I read historical fiction, and one of my pet peeves is "Valley Girl Victoriana" - the writing about historical characters as if they were moderns, as if how people thought about the world, and how they  expected to live, was exactly the same a hundred years ago as it is today.  As if the only difference between Anne Bradstreet and Carrie Bradshaw were the kind of shoes they could get!

"In a Gilded Cage" is Valley Girl Victoriana.  I won't bother to summarize it;  I will mention one of the many things that made me want to pitch the book across the room. 

Picture this:  It's 1904, and the detective heroine is talking to the headmistress of a girls school.  This woman is middle class and "venerable" with "steel-gray hair". (She would probably have been born in the 1840's.)  She says "Yes, I think she and Lydia were tight." (Page 178.)   

"Tight" meaning "close friends" or "spent a lot of time together" is slang from the 1950's - it saw a lot of use the 1980's.  (I looked it up in the Oxford English Dictionary, which records when words were first used in print.)  It had an entirely different meaning in the 1900's - one any author writing about that period should have known.  What's next?  I honestly expected the author to include a 1904 judge turning down a request saying  "I'll have to check it with my peeps, bro, cause my homies ain't down with that!"  I don't recommend "In a Gilded Cage."

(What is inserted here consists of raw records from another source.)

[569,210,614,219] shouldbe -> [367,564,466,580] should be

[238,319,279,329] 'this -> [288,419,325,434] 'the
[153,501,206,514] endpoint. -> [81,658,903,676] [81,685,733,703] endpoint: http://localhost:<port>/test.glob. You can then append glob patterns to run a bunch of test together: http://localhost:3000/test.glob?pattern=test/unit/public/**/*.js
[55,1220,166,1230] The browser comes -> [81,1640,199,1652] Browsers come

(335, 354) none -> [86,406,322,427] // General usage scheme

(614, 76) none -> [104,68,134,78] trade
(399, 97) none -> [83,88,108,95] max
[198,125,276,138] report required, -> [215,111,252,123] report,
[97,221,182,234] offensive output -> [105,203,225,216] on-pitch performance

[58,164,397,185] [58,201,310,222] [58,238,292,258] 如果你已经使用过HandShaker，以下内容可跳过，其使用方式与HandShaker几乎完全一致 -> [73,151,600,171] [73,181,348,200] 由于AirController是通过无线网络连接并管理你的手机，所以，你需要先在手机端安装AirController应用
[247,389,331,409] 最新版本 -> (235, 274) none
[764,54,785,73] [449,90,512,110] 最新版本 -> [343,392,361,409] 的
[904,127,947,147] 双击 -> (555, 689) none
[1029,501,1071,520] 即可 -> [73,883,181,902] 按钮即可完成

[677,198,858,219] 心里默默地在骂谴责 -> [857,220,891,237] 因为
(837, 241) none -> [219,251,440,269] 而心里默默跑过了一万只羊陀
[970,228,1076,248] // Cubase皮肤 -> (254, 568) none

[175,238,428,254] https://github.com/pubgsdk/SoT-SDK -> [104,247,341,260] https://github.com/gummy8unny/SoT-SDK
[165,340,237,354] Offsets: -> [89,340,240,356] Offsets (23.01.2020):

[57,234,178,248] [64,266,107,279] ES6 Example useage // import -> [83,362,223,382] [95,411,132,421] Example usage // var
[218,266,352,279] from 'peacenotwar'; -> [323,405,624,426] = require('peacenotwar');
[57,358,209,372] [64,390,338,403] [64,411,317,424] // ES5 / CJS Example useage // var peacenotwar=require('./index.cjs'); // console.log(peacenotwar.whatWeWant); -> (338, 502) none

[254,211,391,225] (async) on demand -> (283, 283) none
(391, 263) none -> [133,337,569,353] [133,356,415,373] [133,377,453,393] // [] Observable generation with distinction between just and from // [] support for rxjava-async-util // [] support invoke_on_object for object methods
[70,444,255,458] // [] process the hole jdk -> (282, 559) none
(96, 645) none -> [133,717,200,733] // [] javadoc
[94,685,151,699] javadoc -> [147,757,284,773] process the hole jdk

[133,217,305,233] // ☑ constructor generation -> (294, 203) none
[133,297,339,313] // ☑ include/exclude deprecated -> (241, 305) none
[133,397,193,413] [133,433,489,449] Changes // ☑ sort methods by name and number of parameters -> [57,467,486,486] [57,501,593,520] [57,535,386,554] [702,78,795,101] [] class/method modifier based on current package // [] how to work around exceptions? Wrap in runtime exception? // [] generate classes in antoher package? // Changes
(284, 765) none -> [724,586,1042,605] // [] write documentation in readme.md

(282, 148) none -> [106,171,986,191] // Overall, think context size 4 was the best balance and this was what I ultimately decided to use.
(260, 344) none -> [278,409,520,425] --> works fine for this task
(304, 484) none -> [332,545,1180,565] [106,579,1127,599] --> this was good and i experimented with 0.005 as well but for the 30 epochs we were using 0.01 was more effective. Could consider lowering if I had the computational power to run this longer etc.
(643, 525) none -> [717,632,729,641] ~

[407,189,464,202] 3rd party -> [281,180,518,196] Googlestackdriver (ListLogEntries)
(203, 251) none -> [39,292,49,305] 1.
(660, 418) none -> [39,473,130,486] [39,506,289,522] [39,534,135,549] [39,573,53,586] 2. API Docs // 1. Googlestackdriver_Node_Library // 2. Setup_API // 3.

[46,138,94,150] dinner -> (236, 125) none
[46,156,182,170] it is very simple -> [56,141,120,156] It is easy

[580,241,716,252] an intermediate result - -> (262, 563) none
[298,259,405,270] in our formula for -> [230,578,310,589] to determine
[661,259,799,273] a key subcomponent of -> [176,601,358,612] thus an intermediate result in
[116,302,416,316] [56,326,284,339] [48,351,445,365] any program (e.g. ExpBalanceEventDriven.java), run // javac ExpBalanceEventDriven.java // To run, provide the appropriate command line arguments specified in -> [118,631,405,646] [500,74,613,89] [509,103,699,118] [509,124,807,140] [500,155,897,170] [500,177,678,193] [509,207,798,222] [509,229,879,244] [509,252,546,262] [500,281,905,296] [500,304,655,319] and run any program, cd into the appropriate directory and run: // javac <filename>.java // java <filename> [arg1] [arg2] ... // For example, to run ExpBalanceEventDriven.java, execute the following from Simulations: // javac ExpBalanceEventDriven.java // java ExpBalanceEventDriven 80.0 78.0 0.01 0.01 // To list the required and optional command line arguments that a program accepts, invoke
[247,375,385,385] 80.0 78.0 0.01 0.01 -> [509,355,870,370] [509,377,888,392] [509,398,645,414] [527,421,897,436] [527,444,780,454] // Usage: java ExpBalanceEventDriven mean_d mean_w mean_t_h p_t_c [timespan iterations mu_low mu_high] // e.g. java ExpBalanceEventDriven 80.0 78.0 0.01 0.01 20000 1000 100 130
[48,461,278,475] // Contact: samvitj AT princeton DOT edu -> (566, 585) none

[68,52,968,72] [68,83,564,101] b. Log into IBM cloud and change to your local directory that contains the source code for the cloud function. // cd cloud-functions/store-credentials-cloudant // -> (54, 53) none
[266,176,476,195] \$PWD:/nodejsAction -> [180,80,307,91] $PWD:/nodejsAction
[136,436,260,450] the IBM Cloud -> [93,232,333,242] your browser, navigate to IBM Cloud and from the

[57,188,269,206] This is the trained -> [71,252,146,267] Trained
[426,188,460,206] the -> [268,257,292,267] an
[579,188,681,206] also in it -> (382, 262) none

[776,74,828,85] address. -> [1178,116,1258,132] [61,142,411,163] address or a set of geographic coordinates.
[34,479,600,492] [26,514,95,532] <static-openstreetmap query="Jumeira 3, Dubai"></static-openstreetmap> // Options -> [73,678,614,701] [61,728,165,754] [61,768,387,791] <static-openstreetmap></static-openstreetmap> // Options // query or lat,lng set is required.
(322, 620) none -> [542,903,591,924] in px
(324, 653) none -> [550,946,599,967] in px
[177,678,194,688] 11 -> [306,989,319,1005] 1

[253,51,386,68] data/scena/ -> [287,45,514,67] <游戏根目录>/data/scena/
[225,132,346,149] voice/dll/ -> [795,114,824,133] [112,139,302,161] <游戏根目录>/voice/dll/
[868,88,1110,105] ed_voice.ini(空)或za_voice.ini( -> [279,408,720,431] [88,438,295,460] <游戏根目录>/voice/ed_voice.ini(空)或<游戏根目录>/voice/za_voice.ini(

"The Killing Way" is much better.  Set in post-Roman withdrawal Britain - somewhere in the mid-400's I think - the narrator is Malgwyn, a maimed farmer/soldier who has taken up manuscript copying after he loses an arm. 

His war leader was Arthur.  When Arthur is on the verge of being voted High King,  a young woman is murdered, and Merlin is blamed.  Arthur's enemies call for Merlin to be executed.  If Arthur agrees, he has lost a friend and supporter. If he doesn't, he will be seen as unfair, and unfit to be king.  Arthur comes to Malgwyn, asking him to find the true murderer.

"The Killing Way" is a good story, well told. And the author respects his readers enough to do the research. Recommended.